> [Goal of the exercise]: Repeat, word for word, the portion of the abstract on ubiquinone Q10 and laser-irradiated keratocytes starting with "Purpose: To assess" and going on through "excimer laser irradiation.".

Purpose: To assess in vitro the potential of the free radical scavenger ubiquinone Q10 in preventing keratocyte apoptosis after argon fluoride (ArF) excimer laser irradiation.
Methods: Cultured rabbit keratocytes were irradiated at very low single-pulse laser fluences. The cumulative effects generated by three total fluence doses between 12 and 45 mJ/cm2, representative of single-pulse subablative doses during photorefractive keratectomy (PRK) in humans, were evaluated. We employed the following parameters to compare pretreated (10 microM ubiquinone Q10) and untreated samples: 1) number and morphology of living cells by Trypan blue test and ultramicroscopy, respectively; 2) level of free-radical formation assessed by malonaldehyde quantitation; 3) cellular energy level evaluated by ATP assay.

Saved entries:
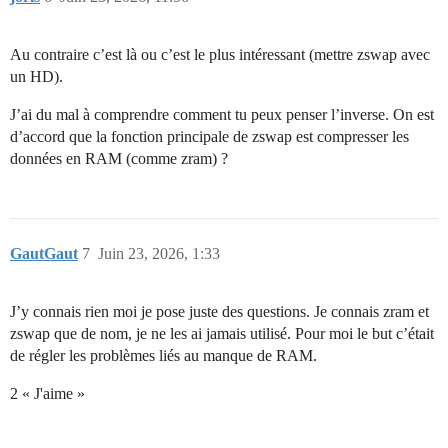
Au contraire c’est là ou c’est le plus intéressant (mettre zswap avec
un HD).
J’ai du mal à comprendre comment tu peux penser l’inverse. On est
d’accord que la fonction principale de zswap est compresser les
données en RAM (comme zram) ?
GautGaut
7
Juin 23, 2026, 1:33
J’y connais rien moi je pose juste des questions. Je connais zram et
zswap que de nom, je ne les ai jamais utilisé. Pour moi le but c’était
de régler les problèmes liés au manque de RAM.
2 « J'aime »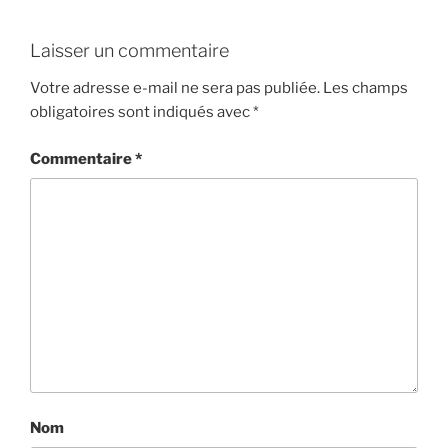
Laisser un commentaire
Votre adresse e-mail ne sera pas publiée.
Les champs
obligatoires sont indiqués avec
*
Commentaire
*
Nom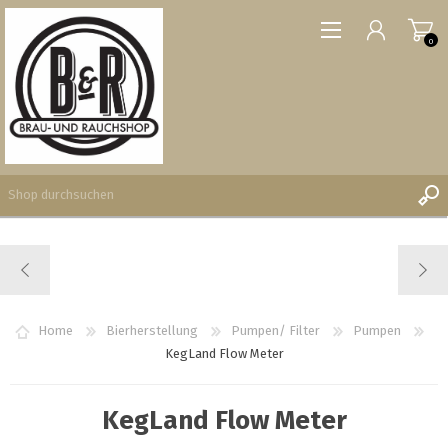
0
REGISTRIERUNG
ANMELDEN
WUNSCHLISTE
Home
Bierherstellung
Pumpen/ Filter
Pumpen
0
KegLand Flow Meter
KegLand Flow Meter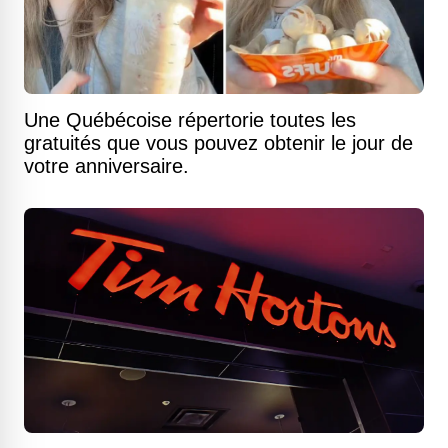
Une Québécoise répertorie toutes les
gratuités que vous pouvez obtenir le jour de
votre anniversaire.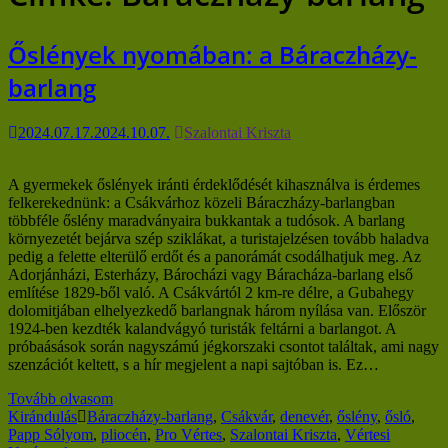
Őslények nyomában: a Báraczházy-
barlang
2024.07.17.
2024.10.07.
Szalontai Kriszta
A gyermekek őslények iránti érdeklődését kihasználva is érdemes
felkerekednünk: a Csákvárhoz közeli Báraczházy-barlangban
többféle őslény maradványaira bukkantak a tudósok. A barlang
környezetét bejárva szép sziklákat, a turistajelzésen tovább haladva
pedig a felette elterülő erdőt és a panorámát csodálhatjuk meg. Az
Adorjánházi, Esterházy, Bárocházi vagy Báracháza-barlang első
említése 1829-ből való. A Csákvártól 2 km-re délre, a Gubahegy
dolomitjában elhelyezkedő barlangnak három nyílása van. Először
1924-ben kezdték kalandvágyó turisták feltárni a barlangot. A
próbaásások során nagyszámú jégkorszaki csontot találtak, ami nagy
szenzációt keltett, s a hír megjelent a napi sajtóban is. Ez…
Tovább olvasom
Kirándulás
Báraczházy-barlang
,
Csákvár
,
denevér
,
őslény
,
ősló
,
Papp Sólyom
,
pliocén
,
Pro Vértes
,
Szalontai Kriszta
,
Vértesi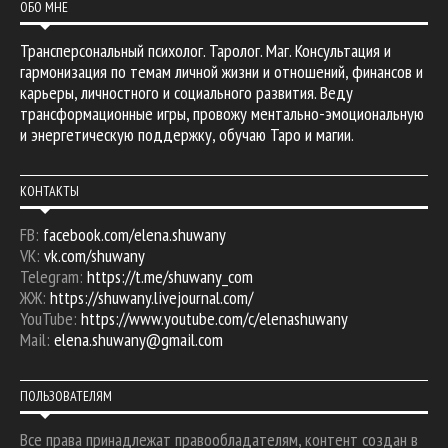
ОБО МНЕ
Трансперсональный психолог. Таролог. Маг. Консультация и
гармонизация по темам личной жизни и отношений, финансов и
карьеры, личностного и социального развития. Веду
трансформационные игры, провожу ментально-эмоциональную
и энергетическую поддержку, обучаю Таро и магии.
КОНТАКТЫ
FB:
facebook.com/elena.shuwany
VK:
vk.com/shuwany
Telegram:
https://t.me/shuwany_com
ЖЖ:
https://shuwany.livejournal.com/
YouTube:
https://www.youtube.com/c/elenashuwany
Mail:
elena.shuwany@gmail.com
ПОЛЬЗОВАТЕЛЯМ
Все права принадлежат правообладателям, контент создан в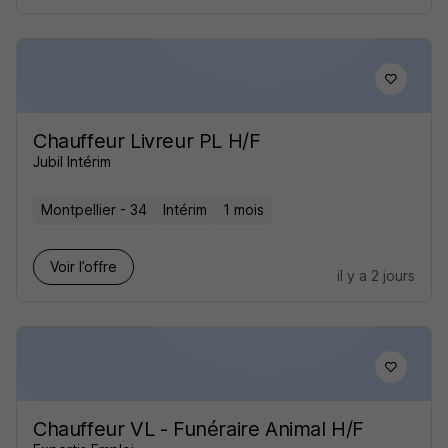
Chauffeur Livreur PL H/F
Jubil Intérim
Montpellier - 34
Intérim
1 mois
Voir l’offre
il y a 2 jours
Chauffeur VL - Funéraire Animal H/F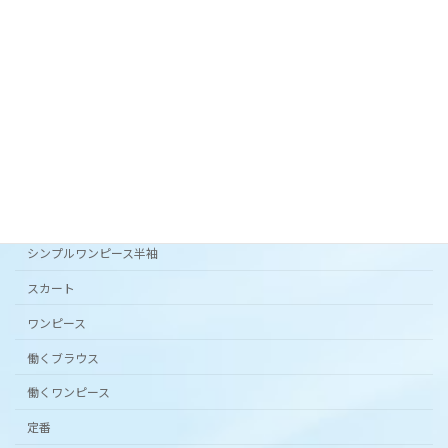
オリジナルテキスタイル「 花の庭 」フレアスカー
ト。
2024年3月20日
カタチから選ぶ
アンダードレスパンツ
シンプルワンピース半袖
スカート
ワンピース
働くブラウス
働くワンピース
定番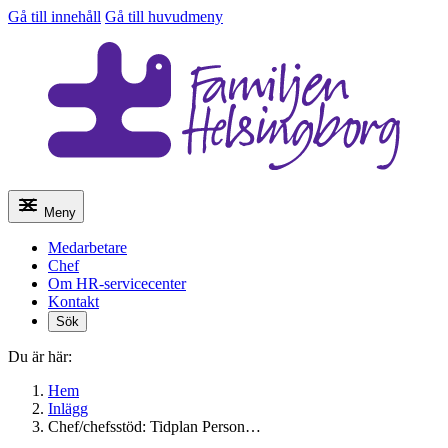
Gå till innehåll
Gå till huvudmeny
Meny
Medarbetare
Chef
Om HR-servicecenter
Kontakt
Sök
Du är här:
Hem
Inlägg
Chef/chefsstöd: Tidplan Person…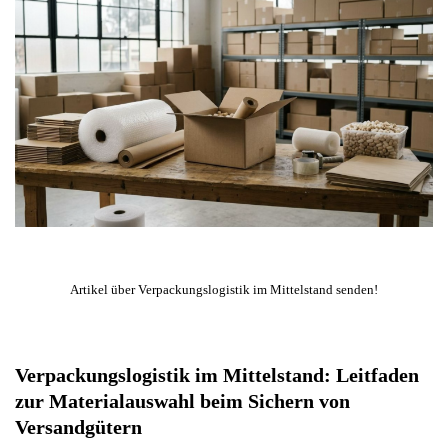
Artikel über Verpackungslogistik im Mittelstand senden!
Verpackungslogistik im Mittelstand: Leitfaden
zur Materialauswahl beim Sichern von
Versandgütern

> [Task result]:
Purpose: To assess in vitro the potential of the free radical scavenger ubiquinone Q10 in preventing keratocyte apoptosis after argon fluoride (ArF) excimer laser irradiation.